As of 12:00 p.m. EDT, Volkswagen's American depositary receipts were trading down about 10.7% from Tuesday's closing price.
CEO Herbert Diess told reporters on Tuesday that slipping sales, uncertainties with suppliers, and concerns about limiting the spread of the COVID-19 virus led to his decision to halt production at VW Group factories throughout Europe.
By the end of this week, production will have been halted at VW plants in Spain, Portugal, and Slovakia, with the remainder of VW's European plants expected to follow next week.
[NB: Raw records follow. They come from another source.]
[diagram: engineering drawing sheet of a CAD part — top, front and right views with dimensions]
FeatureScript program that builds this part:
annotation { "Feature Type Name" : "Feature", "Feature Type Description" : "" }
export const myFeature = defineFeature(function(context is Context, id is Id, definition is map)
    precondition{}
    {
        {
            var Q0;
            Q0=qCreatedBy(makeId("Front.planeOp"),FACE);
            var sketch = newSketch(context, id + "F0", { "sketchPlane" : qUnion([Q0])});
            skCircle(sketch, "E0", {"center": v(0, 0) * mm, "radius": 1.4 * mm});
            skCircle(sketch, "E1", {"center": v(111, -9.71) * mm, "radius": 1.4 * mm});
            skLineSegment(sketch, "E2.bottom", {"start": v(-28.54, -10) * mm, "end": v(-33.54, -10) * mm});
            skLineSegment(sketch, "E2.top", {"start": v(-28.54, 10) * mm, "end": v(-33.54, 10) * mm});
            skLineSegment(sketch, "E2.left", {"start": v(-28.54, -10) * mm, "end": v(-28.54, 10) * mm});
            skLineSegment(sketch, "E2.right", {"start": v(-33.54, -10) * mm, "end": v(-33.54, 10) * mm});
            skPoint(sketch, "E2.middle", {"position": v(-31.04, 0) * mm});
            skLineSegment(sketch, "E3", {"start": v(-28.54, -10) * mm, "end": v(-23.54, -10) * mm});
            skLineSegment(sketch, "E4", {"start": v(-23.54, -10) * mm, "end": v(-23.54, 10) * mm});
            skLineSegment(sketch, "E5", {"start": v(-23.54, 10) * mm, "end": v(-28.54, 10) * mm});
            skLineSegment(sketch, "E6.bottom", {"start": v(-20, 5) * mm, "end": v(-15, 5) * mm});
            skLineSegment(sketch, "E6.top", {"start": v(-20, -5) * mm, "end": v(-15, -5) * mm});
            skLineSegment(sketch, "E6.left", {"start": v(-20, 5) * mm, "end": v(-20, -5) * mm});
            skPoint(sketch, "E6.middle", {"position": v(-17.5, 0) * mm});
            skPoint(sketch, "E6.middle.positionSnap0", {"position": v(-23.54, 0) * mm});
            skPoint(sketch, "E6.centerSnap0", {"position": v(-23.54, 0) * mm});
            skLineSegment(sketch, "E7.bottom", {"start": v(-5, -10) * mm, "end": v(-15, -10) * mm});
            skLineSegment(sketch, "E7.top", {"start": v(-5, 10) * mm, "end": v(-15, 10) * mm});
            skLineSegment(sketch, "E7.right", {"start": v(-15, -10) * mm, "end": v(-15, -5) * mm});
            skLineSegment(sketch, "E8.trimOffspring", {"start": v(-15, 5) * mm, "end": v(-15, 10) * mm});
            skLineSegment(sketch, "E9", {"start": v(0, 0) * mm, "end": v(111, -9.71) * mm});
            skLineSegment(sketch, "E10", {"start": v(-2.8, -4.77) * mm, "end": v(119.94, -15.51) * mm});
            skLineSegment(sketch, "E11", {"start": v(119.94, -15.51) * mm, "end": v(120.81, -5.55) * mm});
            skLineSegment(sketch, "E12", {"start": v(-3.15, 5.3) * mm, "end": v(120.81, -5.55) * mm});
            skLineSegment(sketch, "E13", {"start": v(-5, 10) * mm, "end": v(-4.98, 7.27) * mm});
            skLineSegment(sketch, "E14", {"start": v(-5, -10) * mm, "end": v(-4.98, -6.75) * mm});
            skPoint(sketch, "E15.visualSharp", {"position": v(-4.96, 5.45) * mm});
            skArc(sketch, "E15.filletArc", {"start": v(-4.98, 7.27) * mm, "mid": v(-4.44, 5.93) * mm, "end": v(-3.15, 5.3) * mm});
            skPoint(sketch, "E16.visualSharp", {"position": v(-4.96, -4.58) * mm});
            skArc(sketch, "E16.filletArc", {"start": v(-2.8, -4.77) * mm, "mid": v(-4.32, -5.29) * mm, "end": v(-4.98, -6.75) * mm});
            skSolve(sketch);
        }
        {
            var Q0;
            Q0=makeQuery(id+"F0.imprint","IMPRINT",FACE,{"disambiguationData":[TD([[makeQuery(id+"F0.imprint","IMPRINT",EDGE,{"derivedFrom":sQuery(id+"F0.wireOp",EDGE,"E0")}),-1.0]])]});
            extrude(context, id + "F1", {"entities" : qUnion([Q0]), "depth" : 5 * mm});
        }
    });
The factories of VW subsidiaries Lamborghini and Ducati, both in Italy, have already closed.
Diess expects the closures to last for at least two weeks.
Officially, VW is standing by the 2020 guidance it issued in February, which calls for deliveries and profits to be roughly in line with its (good) 2019 results. But CFO Frank Witter was blunt at Tuesday's press conference: Right now, the company has no way to make a reliable forecast for the year, he said, given the uncertainties around sales and production in the midst of the virus pandemic.
That's not comforting for auto investors, but it's an exceptionally uncomfortable time in the industry.